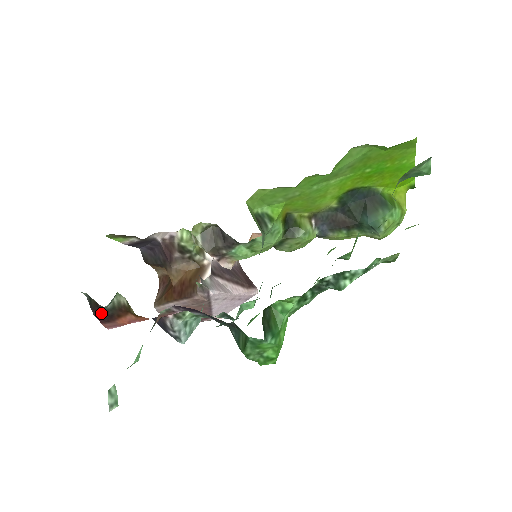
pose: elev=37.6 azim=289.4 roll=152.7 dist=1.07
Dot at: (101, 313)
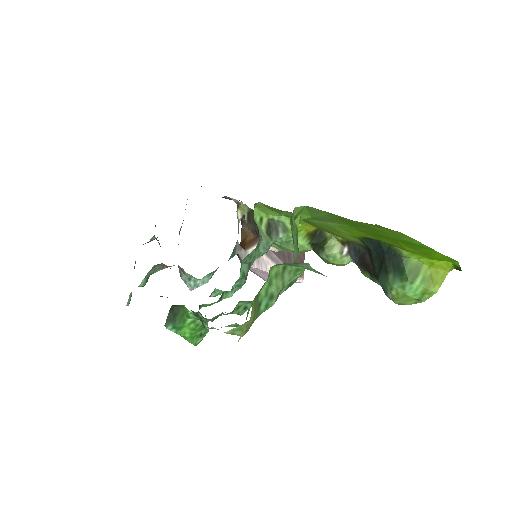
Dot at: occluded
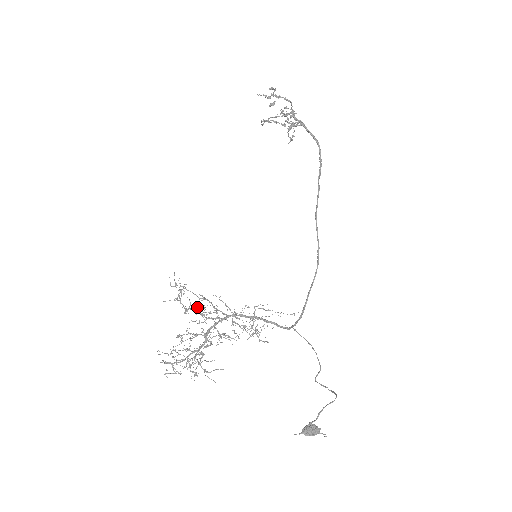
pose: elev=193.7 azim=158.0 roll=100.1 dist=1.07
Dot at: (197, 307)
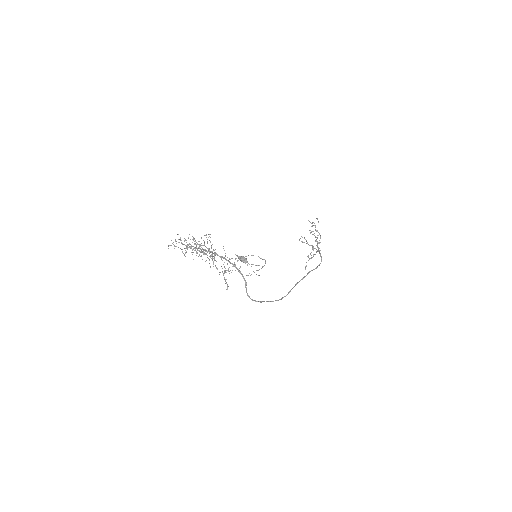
········
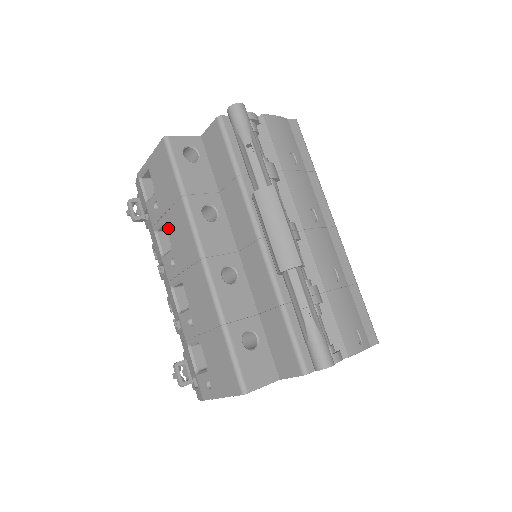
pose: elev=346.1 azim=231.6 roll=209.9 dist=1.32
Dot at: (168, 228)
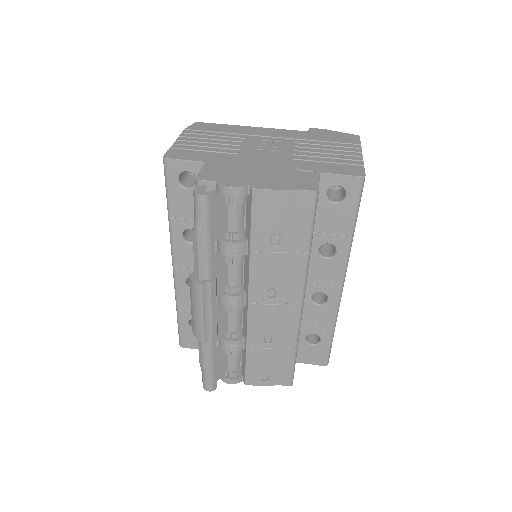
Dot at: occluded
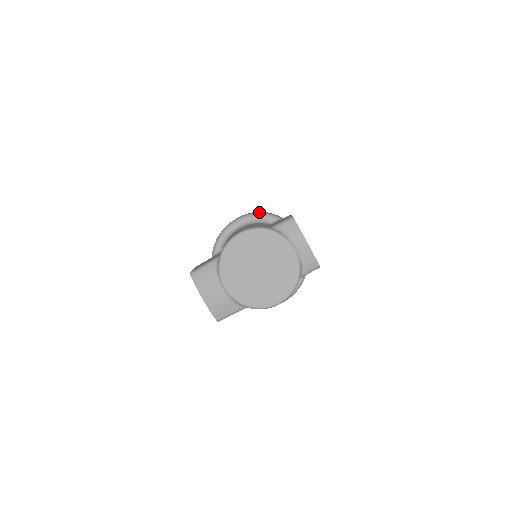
········
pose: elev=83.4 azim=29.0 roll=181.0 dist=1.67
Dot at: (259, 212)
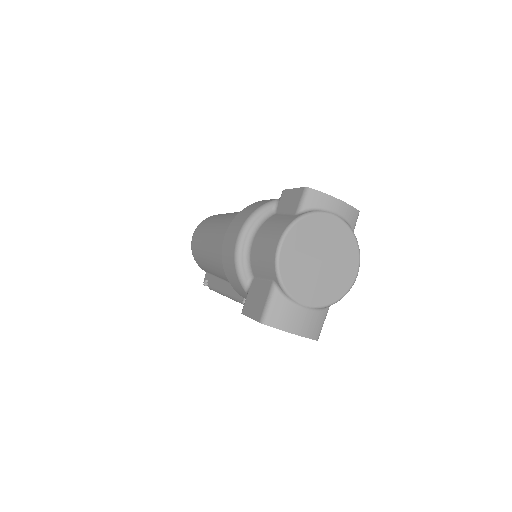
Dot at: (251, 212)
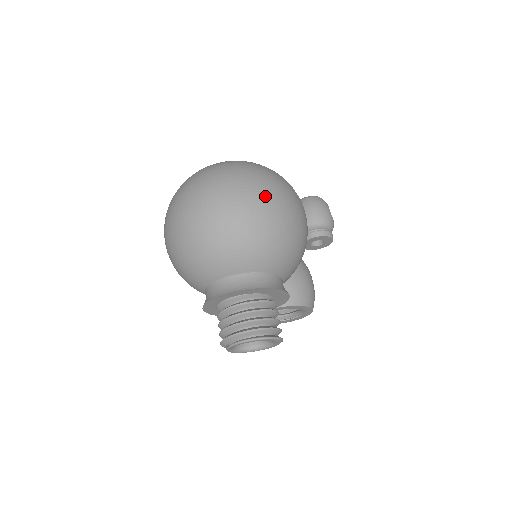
········
§ Given instruction
Copy out the listing lines from the one containing "pose: elev=83.4 azim=29.0" through the one containing "Dot at: (251, 212)", inclusive, omitting the picture lines.

§ Full output
pose: elev=83.4 azim=29.0 roll=181.0 dist=1.67
Dot at: (259, 212)
Dot at: (251, 212)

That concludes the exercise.